À la fin des années 1990 et au début des années 2000, ce nouveau sport soulève un grand intérêt et se commercialise lorsque de nombreuses compagnies commencent à fabriquer des ailes gonflables.
Au Québec
Au début des années 1990, la glisse aérotractée voit le jour au Canada. Le Québec s’avère un lieu de développement favorable des sports de glisse sur neige grâce à sa configuration géographique idéale : parmi ses plus de 400 000 lacs, 10 000 ont été répertoriés pour pratiquer le snowkite. En plus de ses nombreux lacs, nous retrouvons de grandes plaines bien dégagées avec une couverture de neige bien présente.
L’été, la pratique se poursuit sur des plans d’eaux qui diffèrent les uns des autres. Lacs, baies, fleuves et lagunes sont des exemples de diversité des sites de kitesurf que l’on retrouve dans notre belle province. Ils ont tous leurs particularités qui nous poussent constamment à relever de nouveaux défis et à accroître nos compétences.

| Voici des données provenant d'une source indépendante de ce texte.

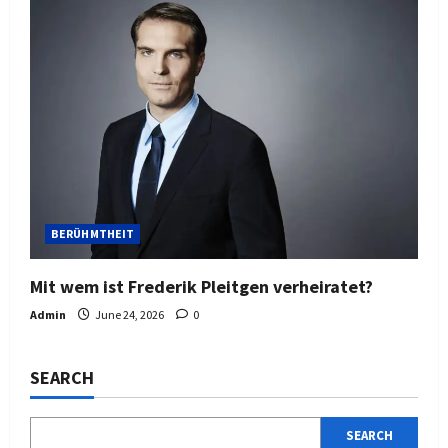
BERÜHMTHEIT
Mit wem ist Frederik Pleitgen verheiratet?
Admin
June 24, 2026
0
SEARCH
SEARCH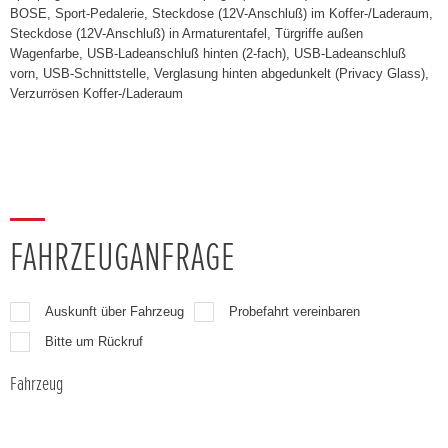
BOSE, Sport-Pedalerie, Steckdose (12V-Anschluß) im Koffer-/Laderaum,
Steckdose (12V-Anschluß) in Armaturentafel, Türgriffe außen
Wagenfarbe, USB-Ladeanschluß hinten (2-fach), USB-Ladeanschluß
vorn, USB-Schnittstelle, Verglasung hinten abgedunkelt (Privacy Glass),
Verzurrösen Koffer-/Laderaum
FAHRZEUGANFRAGE
Auskunft über Fahrzeug
Probefahrt vereinbaren
Bitte um Rückruf
Fahrzeug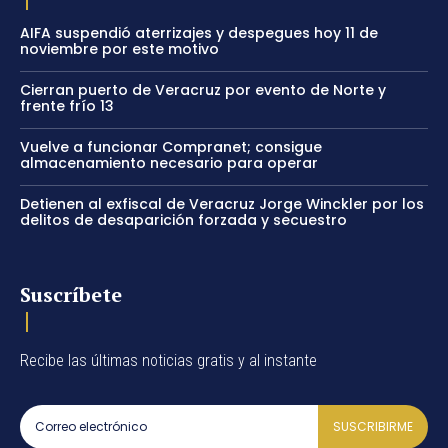
AIFA suspendió aterrizajes y despegues hoy 11 de
noviembre por este motivo
Cierran puerto de Veracruz por evento de Norte y
frente frío 13
Vuelve a funcionar Compranet; consigue
almacenamiento necesario para operar
Detienen al exfiscal de Veracruz Jorge Winckler por los
delitos de desaparición forzada y secuestro
Suscríbete
Recibe las últimas noticias gratis y al instante
SUSCRIBIRME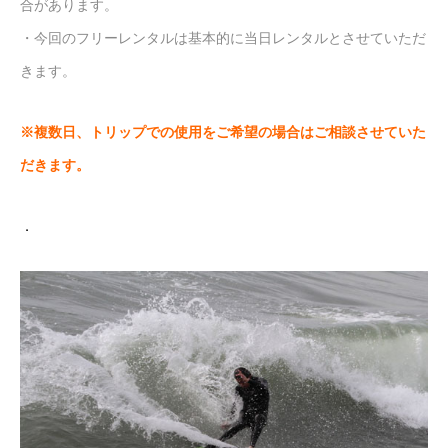
合があります。
・今回のフリーレンタルは基本的に当日レンタルとさせていただ
きます。
※複数日、トリップでの使用をご希望の場合はご相談させていた
だきます。
．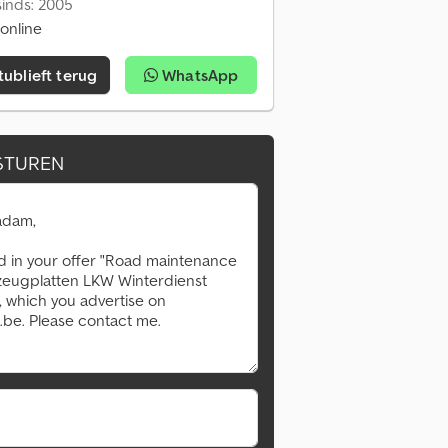
inds: 2005
 online
tublieft terug
WhatsApp
STUREN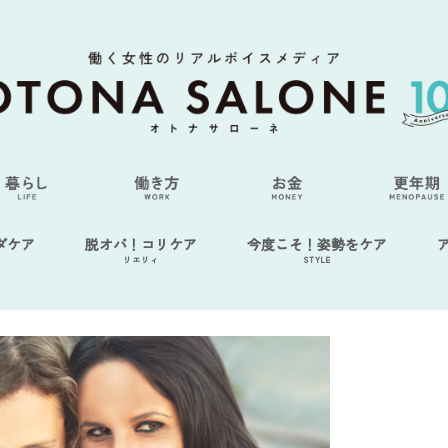
ダケア
脱オバ！コリケア
今度こそ！姿勢をケア
リエリィ
STYLE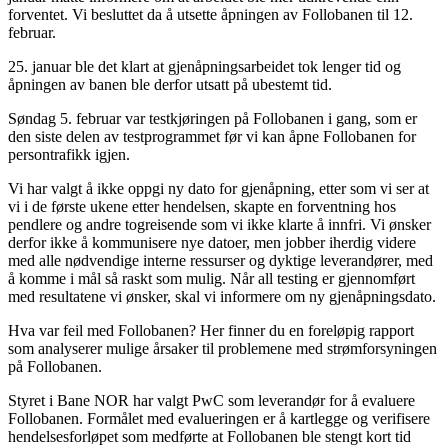
forventet. Vi besluttet da å utsette åpningen av Follobanen til 12.
februar.
25. januar ble det klart at gjenåpningsarbeidet tok lenger tid og
åpningen av banen ble derfor utsatt på ubestemt tid.
Søndag 5. februar var testkjøringen på Follobanen i gang, som er
den siste delen av testprogrammet før vi kan åpne Follobanen for
persontrafikk igjen.
Vi har valgt å ikke oppgi ny dato for gjenåpning, etter som vi ser at
vi i de første ukene etter hendelsen, skapte en forventning hos
pendlere og andre togreisende som vi ikke klarte å innfri. Vi ønsker
derfor ikke å kommunisere nye datoer, men jobber iherdig videre
med alle nødvendige interne ressurser og dyktige leverandører, med
å komme i mål så raskt som mulig. Når all testing er gjennomført
med resultatene vi ønsker, skal vi informere om ny gjenåpningsdato.
Hva var feil med Follobanen? Her finner du en foreløpig rapport
som analyserer mulige årsaker til problemene med strømforsyningen
på Follobanen.
Styret i Bane NOR har valgt PwC som leverandør for å evaluere
Follobanen. Formålet med evalueringen er å kartlegge og verifisere
hendelsesforløpet som medførte at Follobanen ble stengt kort tid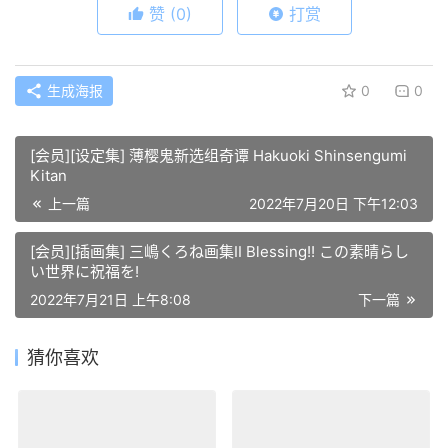
赞
(0)
打赏
生成海报
0
0
[会员][设定集] 薄樱鬼新选组奇谭 Hakuoki Shinsengumi
Kitan
上一篇
2022年7月20日 下午12:03
[会员][插画集] 三嶋くろね画集II Blessing!! この素晴らし
い世界に祝福を!
2022年7月21日 上午8:08
下一篇
猜你喜欢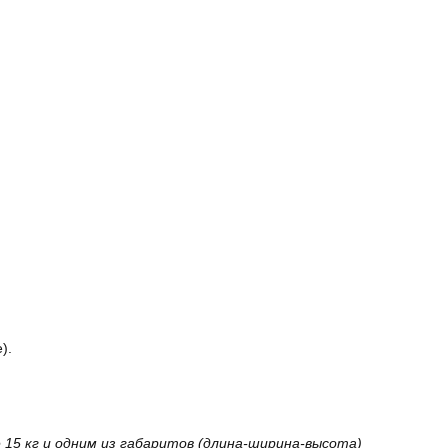
).
15 кг и одним из габаритов (длина-ширина-высота)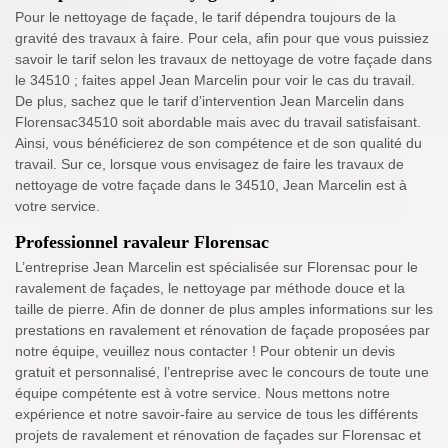
Pour le nettoyage de façade, le tarif dépendra toujours de la
gravité des travaux à faire. Pour cela, afin pour que vous puissiez
savoir le tarif selon les travaux de nettoyage de votre façade dans
le 34510 ; faites appel Jean Marcelin pour voir le cas du travail.
De plus, sachez que le tarif d’intervention Jean Marcelin dans
Florensac34510 soit abordable mais avec du travail satisfaisant.
Ainsi, vous bénéficierez de son compétence et de son qualité du
travail. Sur ce, lorsque vous envisagez de faire les travaux de
nettoyage de votre façade dans le 34510, Jean Marcelin est à
votre service.
Professionnel ravaleur Florensac
L’entreprise Jean Marcelin est spécialisée sur Florensac pour le
ravalement de façades, le nettoyage par méthode douce et la
taille de pierre. Afin de donner de plus amples informations sur les
prestations en ravalement et rénovation de façade proposées par
notre équipe, veuillez nous contacter ! Pour obtenir un devis
gratuit et personnalisé, l’entreprise avec le concours de toute une
équipe compétente est à votre service. Nous mettons notre
expérience et notre savoir-faire au service de tous les différents
projets de ravalement et rénovation de façades sur Florensac et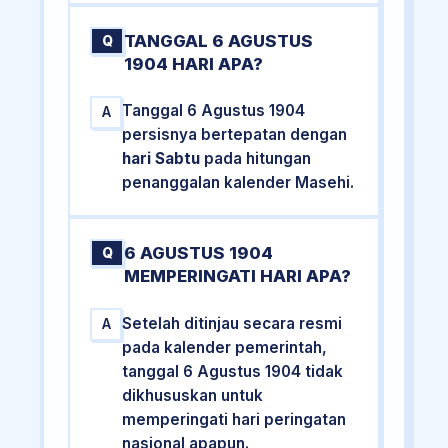
TANGGAL 6 AGUSTUS
Q
1904 HARI APA?
Tanggal 6 Agustus 1904
A
persisnya bertepatan dengan
hari Sabtu
pada hitungan
penanggalan kalender Masehi.
6 AGUSTUS 1904
Q
MEMPERINGATI HARI APA?
Setelah ditinjau secara resmi
A
pada kalender pemerintah,
tanggal 6 Agustus 1904 tidak
dikhususkan untuk
memperingati hari peringatan
nasional apapun.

L’un des plus beaux sites de kitesurf au monde fait même partie du Québec.
Les Îles-de-la-Madeleine sont un endroit par excellence pour pratiquer le kitesurf. Grâce à ses vents propices et sa topographie, cet archipel permet la pratique d’une variété de disciplines pour tous les niveaux.
Chaque année, des centaines d’écoles à travers le monde forment des milliers de nouveaux adeptes de kitesurf et de snowkite. Nous estimons aujourd’hui qu’il y a environ 1,5 million de pratiquants dans le monde. Le kite est un sport qui évolue très rapidement et qui englobe maintenant plusieurs disciplines.
Vu la complexité et les risques de ce sport, il est nécessaire de suivre un cours. Tout comme la FQK, plusieurs organismes tentent de structurer le sport dans leurs pays ou régions et même à travers le monde. En voici quelques-uns : IKO (République dominicaine), VDWS (Allemagne), PASA (États-Unis), RDWA (Hollande), FFVL (France) et SPORT VLAANDEREN (Belgique).
Ici, au Québec, en plus d’assurer un standard de formation et de pratique éthique et sécuritaire, la Fédération québécoise de kite veille à la protection des sites et de leurs environnements naturels.